Hint: The address and postcode attributes are not always in the return structure.  If you are rural, they may not be there.

GeoNames

This service requires an API key that is easy to obtain from GeoNames. I included this service because the content is covered by a Creative Commons license. It is a collection of interesting data sources accessed with a REST interface.

api.geoNames.org/findNearestAddressJSON?lat={YOUR_LAT}&lng={YOUR_LONG}&username{YOUR_API_KEY}

Hint: The API key is your login after you register.

var geoObject = geoResponse.address;
resolvedAddress = geoObject.streetNumber + ” ” + geoObject.street + ” ” + geoObject.placename + “, ” + geoObject.adminCode1 + ”  ” + geoObject.postalcode;

Google

There is no registration for this service (requires no key) but there are limits to usage.
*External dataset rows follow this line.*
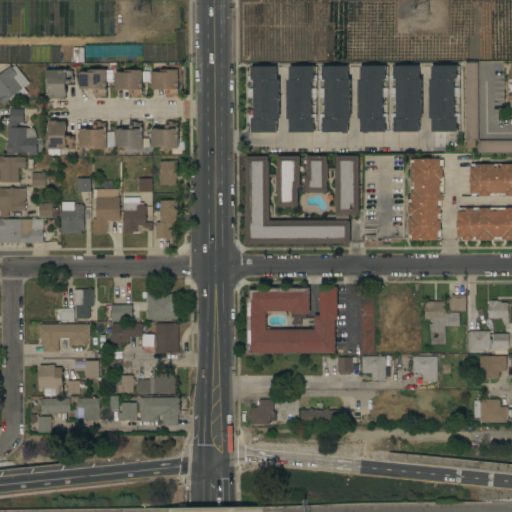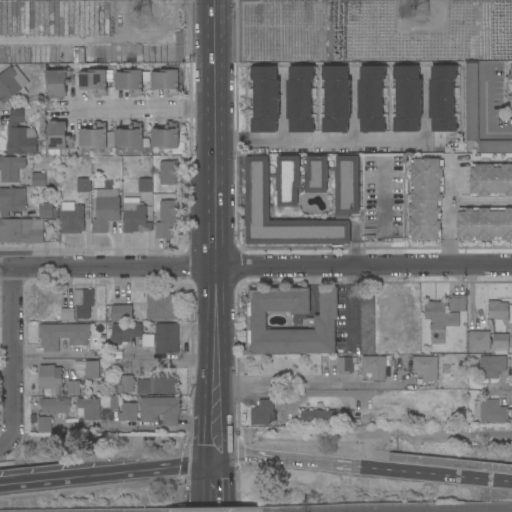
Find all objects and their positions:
power tower: (435, 5)
power tower: (152, 6)
building: (92, 79)
building: (127, 79)
building: (163, 79)
building: (93, 81)
building: (165, 81)
building: (10, 82)
building: (57, 82)
building: (129, 82)
building: (55, 83)
building: (12, 84)
building: (510, 84)
building: (510, 87)
building: (133, 92)
building: (98, 93)
building: (299, 98)
building: (334, 98)
building: (335, 98)
building: (370, 98)
building: (406, 98)
building: (406, 98)
building: (442, 98)
building: (444, 98)
road: (487, 98)
building: (263, 99)
building: (264, 99)
building: (299, 99)
building: (371, 99)
building: (470, 101)
building: (471, 102)
road: (127, 109)
road: (198, 109)
building: (14, 118)
road: (500, 129)
road: (215, 132)
building: (19, 135)
building: (57, 135)
building: (91, 136)
building: (165, 136)
building: (57, 137)
building: (93, 137)
building: (127, 137)
building: (130, 137)
building: (163, 138)
building: (19, 141)
road: (332, 141)
building: (494, 145)
building: (495, 147)
building: (10, 167)
building: (10, 168)
building: (166, 172)
building: (167, 172)
building: (315, 174)
building: (37, 179)
building: (37, 179)
building: (490, 179)
building: (490, 180)
building: (286, 181)
building: (82, 184)
building: (143, 184)
building: (83, 185)
building: (145, 185)
building: (345, 185)
building: (383, 196)
building: (423, 198)
building: (11, 199)
building: (425, 199)
building: (11, 201)
building: (104, 208)
building: (44, 209)
building: (105, 209)
building: (46, 210)
building: (282, 212)
road: (446, 212)
building: (134, 216)
building: (71, 217)
building: (165, 217)
building: (71, 218)
building: (135, 218)
building: (166, 218)
building: (483, 224)
building: (484, 224)
building: (20, 230)
building: (21, 230)
road: (354, 243)
road: (362, 265)
road: (107, 266)
road: (214, 295)
building: (82, 302)
building: (456, 302)
building: (82, 303)
building: (160, 306)
building: (161, 306)
road: (348, 307)
building: (433, 309)
building: (496, 309)
building: (497, 310)
building: (396, 311)
building: (119, 312)
building: (444, 312)
building: (120, 313)
building: (66, 314)
building: (66, 315)
building: (449, 318)
building: (290, 321)
building: (291, 322)
building: (366, 324)
building: (365, 326)
building: (126, 330)
road: (187, 330)
building: (124, 332)
building: (61, 335)
building: (62, 335)
building: (165, 337)
building: (166, 338)
building: (477, 340)
building: (478, 340)
building: (499, 340)
road: (214, 341)
building: (500, 341)
road: (12, 352)
road: (150, 357)
road: (199, 357)
road: (214, 362)
road: (167, 363)
building: (343, 364)
building: (344, 365)
building: (490, 365)
building: (372, 366)
building: (490, 366)
building: (374, 367)
building: (424, 367)
building: (425, 367)
building: (90, 369)
building: (91, 369)
road: (214, 374)
building: (50, 379)
building: (49, 380)
building: (121, 383)
building: (124, 383)
building: (164, 383)
road: (315, 383)
building: (156, 384)
building: (71, 386)
building: (143, 386)
building: (73, 387)
road: (503, 388)
building: (53, 405)
building: (54, 405)
building: (88, 408)
building: (89, 408)
building: (158, 410)
building: (159, 410)
building: (126, 411)
building: (261, 411)
building: (491, 411)
building: (491, 411)
building: (127, 412)
building: (262, 412)
building: (317, 416)
building: (321, 416)
road: (214, 417)
building: (39, 424)
building: (43, 424)
road: (4, 439)
traffic signals: (214, 453)
road: (214, 457)
road: (363, 467)
road: (107, 473)
road: (213, 487)
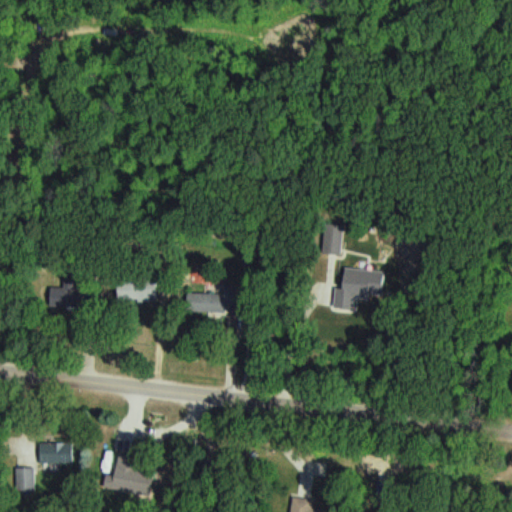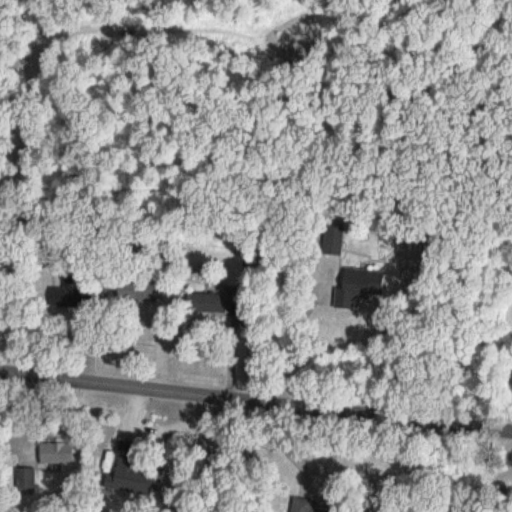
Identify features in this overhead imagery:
building: (336, 241)
building: (367, 282)
building: (140, 288)
building: (77, 297)
building: (215, 302)
road: (256, 398)
building: (60, 452)
building: (134, 471)
building: (305, 504)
This is an accurate service that includes a flag to tell the service is the device you gathered the latitude and longitude from had a special sensor to perform that task.  Also, the address comes back in a form that is ready to use, a trait shared with Bing.

http://maps.googleapis.com/maps/api/geocode/json?latlng={YOUR_LAT},{YOUR_LNG}&sensor=false

var resolvedAddress = geoResponse.results[0].formatted_address;

Code Template

The following piece of code will help you put together a node.js server that is configurable for different GeoCoding services:

var options = null
switch (REVERSE_GEOCODE_VENDOR) {
case "Bing":
var geoKey = "{YOUR_API_KEY}";
var addressArgs = aMessage.currentLatitude + "," + aMessage.currentLongitude + "?key=" + geoKey;
options = { hostname: "dev.virtualearth.net", port: 80, path: "/REST/V1/Locations/" + addressArgs };
break;

case "Factual":
var addressArgs = 'geo={"$point":[' + aMessage.currentLatitude + "," + aMessage.currentLongitude + "]}&KEY="{YOUR_API_KEY}";
options = { hostname: "api.v3.factual.com", port: 80, path: "/places/geocode?" + addressArgs, method: "GET" };
break;

case "GeoNames":
var addressArgs = "lat=" + aMessage.currentLatitude + "&lng=" + aMessage.currentLongitude + "&username={YOUR_API_KEY}";
options = { hostname: "api.geoNames.org", port: 80, path: "/findNearestAddressJSON?" + addressArgs, method: "GET" };
break;

case "Google":
var addressArgs = "latlng=" + aMessage.currentLatitude + "," + aMessage.currentLongitude + "&sensor=false";
options = { hostname: "maps.googleapis.com", port: 80, path: "/maps/api/geocode/json?" + addressArgs, method: "GET" };
break;
}

var geoRequest = http.get(options, function(res) {
var fullOutput = "";
res.setEncoding('utf8');

res.on('data', function (chunk) {
fullOutput = fullOutput + chunk;
});

res.on('end', function () {
var geoResponse = JSON.parse(fullOutput);
//
// Hint: put all of your code in here to make sure the entire result has been read from the service. Hints on working through the different formats were provided above.
//
switch (REVERSE_GEOCODE_VENDOR) {
case "Bing":
//--- your code
break;

case "Factual":
//--- your code
break;

case "GeoNames":
//--- your code
break;

case "Google":
//--- your code
break;

}
}); // on end
}); // http

If you start from these basics, you will quickly realize the potential behind node.js WebSockets to perform GeoLocation processing.